2 years of accidental contributions from earnings to a Beneficiary IRA

Our clearinghouse did not produce a red-flag when client contributions for 2012 & 2013 we deposited into the client’s Beneficiary IRA. However, in 2014, the check to make a contribution was rejected since apparently safeguards were finally in place.

So now I am faced with a dilemma. How to move those contributions and associated earnings into a contributory IRA. First thought is to open up a Rollover IRA and do so. But if my assumption is correct, contributions cannot be made into a Rollover IRA either. Second thought is to have the clearinghouse re-characterize the previously improperly deposited contributions into a new Traditional IRA I can open for the client. But even there, the bonds he owns in that Beneficiary IRA have earnings which would have to be estimated based upon the interest received form the bonds and the current value of the bonds. It won’t be exact. Perhaps the IRS would make an exception under the unusual circumstances.

Finally, who is responsible when something like this happens? Is it the advisor? Is it the Brokerage firm? Or is it the clearing house?

Thanks,

Jay



To clarify, did the client have a separate Inherited IRA and a regular IRA?  If not, did they provide any instructions to open a new regular IRA with the first contribution sent?  If the client simply sent in contributions to their inherited IRA then it’s clear that the primary responsibility for the error is theirs.  However, an IRA Custodian should never accept a transaction to or from an IRA that is clearly forbidden (and contributions to inherited IRAs are very clearly forbidden). I would consider the contributions excess contributions and go about removing them as such.  Since it’s past the tax filing deadline plus extensions for 2012 and 2013 the earnings wouldn’t need to be removed, just the excess contributions with a 6% tax penalty paid for each year the excess was in the account.  The withdrawn amounts would not eligible for rollover and I know of know way for the IRS to restore the ability to make contributions for prior years.  Perhaps someone else could suggest an angle to use if seeking relief from the IRS.



The amounts involved do not warrant the expense, fees and delays resulting from a letter ruling request for relief.

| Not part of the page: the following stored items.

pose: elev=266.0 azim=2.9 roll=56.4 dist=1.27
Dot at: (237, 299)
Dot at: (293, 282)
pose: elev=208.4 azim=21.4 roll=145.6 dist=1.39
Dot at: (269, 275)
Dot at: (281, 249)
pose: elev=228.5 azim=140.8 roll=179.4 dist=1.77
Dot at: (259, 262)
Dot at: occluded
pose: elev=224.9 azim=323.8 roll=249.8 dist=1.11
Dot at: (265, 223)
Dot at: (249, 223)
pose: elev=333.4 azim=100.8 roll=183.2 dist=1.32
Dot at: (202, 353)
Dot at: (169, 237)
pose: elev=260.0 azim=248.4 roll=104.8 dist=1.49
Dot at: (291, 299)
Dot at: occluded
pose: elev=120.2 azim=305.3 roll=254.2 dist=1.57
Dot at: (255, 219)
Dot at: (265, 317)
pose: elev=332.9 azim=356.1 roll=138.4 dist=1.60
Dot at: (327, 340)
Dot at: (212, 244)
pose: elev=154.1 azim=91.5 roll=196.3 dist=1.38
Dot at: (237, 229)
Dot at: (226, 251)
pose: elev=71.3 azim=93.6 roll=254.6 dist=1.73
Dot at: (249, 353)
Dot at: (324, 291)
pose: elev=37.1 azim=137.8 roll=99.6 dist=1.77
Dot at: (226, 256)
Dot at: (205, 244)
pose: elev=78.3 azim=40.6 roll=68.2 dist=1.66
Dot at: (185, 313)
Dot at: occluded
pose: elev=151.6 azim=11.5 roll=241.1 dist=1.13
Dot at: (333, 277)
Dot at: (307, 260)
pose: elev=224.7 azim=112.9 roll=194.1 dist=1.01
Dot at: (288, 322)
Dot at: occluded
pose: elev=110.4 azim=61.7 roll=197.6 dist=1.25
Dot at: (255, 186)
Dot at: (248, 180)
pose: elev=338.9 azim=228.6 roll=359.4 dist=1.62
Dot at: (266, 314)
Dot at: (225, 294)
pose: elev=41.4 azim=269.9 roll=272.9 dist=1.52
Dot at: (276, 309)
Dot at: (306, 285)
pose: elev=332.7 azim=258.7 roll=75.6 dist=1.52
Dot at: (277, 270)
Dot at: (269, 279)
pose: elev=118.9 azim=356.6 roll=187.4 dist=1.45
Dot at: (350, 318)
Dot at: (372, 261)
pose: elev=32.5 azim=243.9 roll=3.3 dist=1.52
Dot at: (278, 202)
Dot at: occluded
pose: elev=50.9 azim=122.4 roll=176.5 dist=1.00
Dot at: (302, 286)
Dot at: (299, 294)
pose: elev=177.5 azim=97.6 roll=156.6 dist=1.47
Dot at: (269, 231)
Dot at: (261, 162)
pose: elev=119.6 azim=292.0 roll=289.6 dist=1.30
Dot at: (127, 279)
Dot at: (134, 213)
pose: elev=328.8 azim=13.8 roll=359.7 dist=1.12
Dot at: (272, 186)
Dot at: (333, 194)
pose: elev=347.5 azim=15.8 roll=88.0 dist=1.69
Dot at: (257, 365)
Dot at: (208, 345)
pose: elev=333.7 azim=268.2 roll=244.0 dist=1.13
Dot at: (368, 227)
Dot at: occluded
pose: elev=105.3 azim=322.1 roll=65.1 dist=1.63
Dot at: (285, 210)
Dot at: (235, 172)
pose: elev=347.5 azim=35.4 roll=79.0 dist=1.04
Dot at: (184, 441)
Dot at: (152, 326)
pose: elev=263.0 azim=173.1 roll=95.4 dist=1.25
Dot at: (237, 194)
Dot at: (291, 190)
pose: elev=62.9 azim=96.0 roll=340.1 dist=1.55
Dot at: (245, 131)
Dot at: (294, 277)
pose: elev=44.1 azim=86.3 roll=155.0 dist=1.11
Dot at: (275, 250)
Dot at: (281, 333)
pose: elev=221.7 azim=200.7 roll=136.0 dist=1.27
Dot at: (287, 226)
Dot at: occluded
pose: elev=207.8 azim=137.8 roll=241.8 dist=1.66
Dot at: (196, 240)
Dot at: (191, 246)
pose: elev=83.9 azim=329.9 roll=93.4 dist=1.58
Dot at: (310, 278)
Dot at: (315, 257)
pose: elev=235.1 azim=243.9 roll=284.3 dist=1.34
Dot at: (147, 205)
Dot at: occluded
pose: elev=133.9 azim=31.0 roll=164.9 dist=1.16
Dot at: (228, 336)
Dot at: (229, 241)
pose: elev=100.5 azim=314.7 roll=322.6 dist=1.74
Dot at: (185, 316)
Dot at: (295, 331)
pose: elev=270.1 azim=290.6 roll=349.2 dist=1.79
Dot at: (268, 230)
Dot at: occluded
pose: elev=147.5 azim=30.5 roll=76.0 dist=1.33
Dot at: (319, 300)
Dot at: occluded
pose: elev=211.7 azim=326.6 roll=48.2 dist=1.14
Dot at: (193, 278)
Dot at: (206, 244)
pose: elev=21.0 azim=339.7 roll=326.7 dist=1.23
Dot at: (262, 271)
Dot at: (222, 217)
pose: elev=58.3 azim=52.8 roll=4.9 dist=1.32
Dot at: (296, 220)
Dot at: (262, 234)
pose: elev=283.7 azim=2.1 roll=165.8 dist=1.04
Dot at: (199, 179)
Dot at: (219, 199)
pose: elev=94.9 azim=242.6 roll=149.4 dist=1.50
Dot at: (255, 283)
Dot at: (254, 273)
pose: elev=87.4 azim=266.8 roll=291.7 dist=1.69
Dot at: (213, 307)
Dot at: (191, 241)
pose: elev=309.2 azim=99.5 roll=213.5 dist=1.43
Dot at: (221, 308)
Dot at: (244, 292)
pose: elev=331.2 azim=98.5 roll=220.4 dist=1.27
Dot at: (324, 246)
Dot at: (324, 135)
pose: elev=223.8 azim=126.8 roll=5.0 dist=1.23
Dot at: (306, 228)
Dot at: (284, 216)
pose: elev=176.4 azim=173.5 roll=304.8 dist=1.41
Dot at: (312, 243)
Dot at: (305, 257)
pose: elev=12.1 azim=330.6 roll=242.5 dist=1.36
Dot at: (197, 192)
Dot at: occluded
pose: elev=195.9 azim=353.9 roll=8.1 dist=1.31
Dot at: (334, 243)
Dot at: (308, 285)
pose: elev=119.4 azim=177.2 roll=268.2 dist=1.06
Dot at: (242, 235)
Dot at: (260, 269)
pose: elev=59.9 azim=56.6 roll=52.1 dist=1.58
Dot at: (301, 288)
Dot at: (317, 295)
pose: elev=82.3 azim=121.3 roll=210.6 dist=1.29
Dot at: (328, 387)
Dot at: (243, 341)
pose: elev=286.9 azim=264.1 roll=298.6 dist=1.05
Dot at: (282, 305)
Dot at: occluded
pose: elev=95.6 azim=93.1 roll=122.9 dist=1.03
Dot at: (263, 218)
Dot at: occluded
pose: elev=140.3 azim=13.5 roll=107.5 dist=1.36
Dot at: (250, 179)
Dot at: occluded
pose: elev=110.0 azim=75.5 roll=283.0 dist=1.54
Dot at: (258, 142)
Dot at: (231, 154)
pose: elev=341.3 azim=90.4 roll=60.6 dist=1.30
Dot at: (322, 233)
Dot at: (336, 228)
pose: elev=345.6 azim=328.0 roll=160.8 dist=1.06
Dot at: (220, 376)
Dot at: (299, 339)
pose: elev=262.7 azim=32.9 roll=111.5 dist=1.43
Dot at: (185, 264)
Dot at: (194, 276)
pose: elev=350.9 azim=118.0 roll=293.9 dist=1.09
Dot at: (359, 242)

I don’t know if any of the parties are going to assume responsibility, or what they could do to reverse the error, but it is clear that the 6% penalty for excess contributions is due for 3 years on Form 5329 with a 1040X for 2012 and 2013. A 5329 will also be needed with the 2014 and 2015 returns. Since the due dates have passed, the amount of the excess contributions with no earnings calculation must be distributed and to avoid tax on the distributions the returns for 2012 and 2013 will have to be amended to eliminate any deduction taken for these contributions. A description of this process is on p 37 of Pub 590 A. There is no statute of limitations for excess contributions. The client will expect reimbursement for the presumed costs from someone.